KEY POINTS:
Roger Federer came to the rescue this morning, beaming into my hotel room in high definition in the early hours of my first morning in France.
Dressed just as Johnny Cash would have if he had chosen Dunlop strings instead of Gibson strings, Federer made that sleeplessness that often follows a long-haul flight more bearable.
As he relentlessly, and at times brilliantly, wore down home-crowd favourite Andy Roddick in straight sets thoughts turned to the World Cup. Will any individual come to define the very best elements of his sport like Federer does with tennis?
The first name that springs to mind is Daniel Carter, and not through any sense of patriotism.
Carter, despite a flat patch early in the international season, has it all: pace, guile and strength. He's better looking than Federer, too... apparently.
If Jonny 'Sicknote' Wilkinson was the face of the 2003 World Cup, Carter should be the face of this one, though first impressions of Paris - and we're talking a straight line between Charles de Gaulle airport and the Gare du Lyon here - indicate a generic approach to marketing this World Cup that could best be described as low key.

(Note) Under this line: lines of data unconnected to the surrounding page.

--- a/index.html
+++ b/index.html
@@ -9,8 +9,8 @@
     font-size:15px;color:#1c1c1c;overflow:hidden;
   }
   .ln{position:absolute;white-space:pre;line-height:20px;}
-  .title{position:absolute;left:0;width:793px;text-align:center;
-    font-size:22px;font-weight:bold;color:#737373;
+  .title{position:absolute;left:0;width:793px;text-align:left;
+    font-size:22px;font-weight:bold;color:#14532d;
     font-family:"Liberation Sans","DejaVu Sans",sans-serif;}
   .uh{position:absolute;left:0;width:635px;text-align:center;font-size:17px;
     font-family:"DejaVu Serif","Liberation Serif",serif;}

Now Paris is no rugby hotbed and things are sure to liven up here when France plays Argentina in the opener on Saturday (NZ time), but I imagine this is just a fraction of the saturation coverage the Fifa World Cup would have received when it came here in 1998.
Or perhaps I was just too tired and grumpy to notice.

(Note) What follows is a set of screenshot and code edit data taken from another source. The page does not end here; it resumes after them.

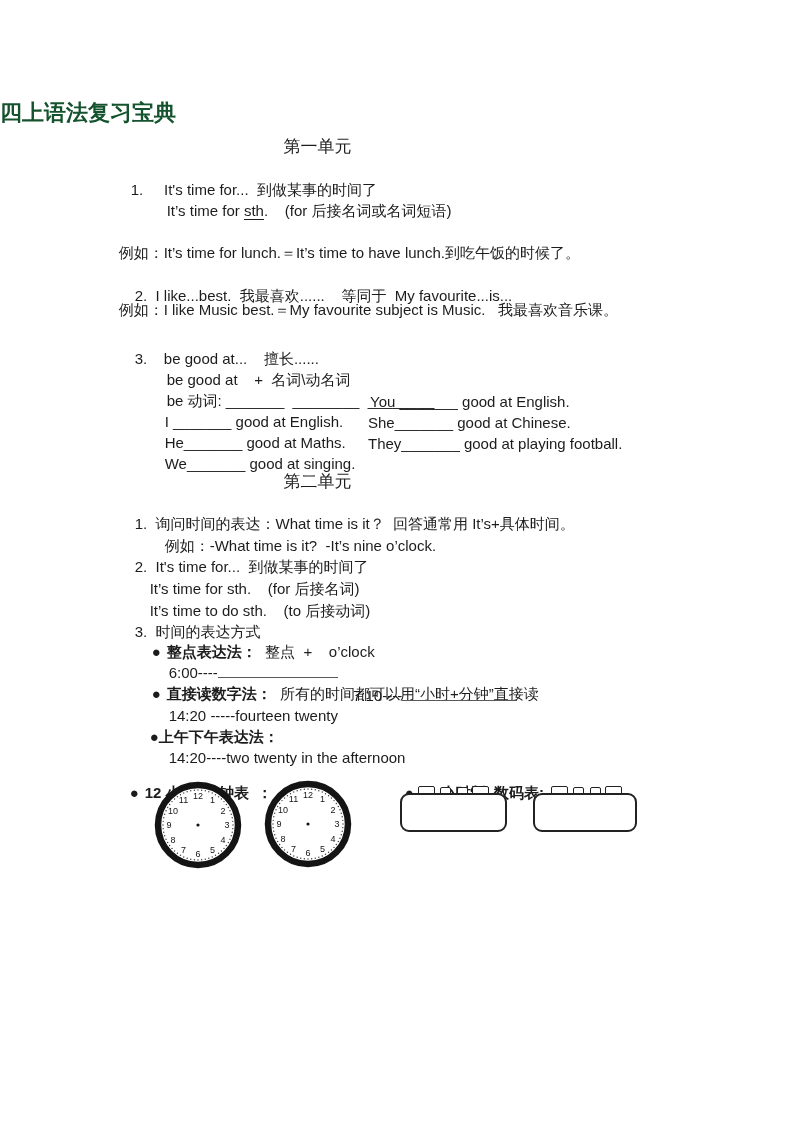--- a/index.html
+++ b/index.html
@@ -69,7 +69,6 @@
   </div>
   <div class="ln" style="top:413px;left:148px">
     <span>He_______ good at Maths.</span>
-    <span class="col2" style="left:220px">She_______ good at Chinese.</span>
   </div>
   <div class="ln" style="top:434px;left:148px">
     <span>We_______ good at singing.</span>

It occurred to me that while we have all these liberal PETA types running around fighting for the ethical treatment of animals, we have no such lobby group fighting for the rights of economy-class travellers. After the best part of 30 hours fighting for snippets of sleep and battling for control of the armrest with a wilful Israeli, I have begun to get the same sense of job satisfaction I imagine a battery chicken feels at the end of a day.
Economy class is inhumane. It's a classic subjugation of the proletariat scenario. Take the poors' money, buckle them into third-world conditions so they won't have any energy to be typically boisterous, and with a bit of luck they will search for those cheap seats with another airline next time while we get down to the business of making real money off the wealthy traveller.
Everything about economy class is set up for humiliation. You enter the plane and what is the first thing you see? The landed gentry and their trophy wives spread-eagled across leather upholstered business class seats.
They get fine wines and cheeses while economy fliers get a choice of chicken or beef, and no matter where you sit the chicken has run out before they get to your seat.
Research shows people are getting bigger and to accompany this research airlines have reduced the leg room so any person over 1.8m now spends the journey with his knees wrapped somewhere around his neck.
But that is in the past; today I travel to Marseille. By train. Now that's the way to travel.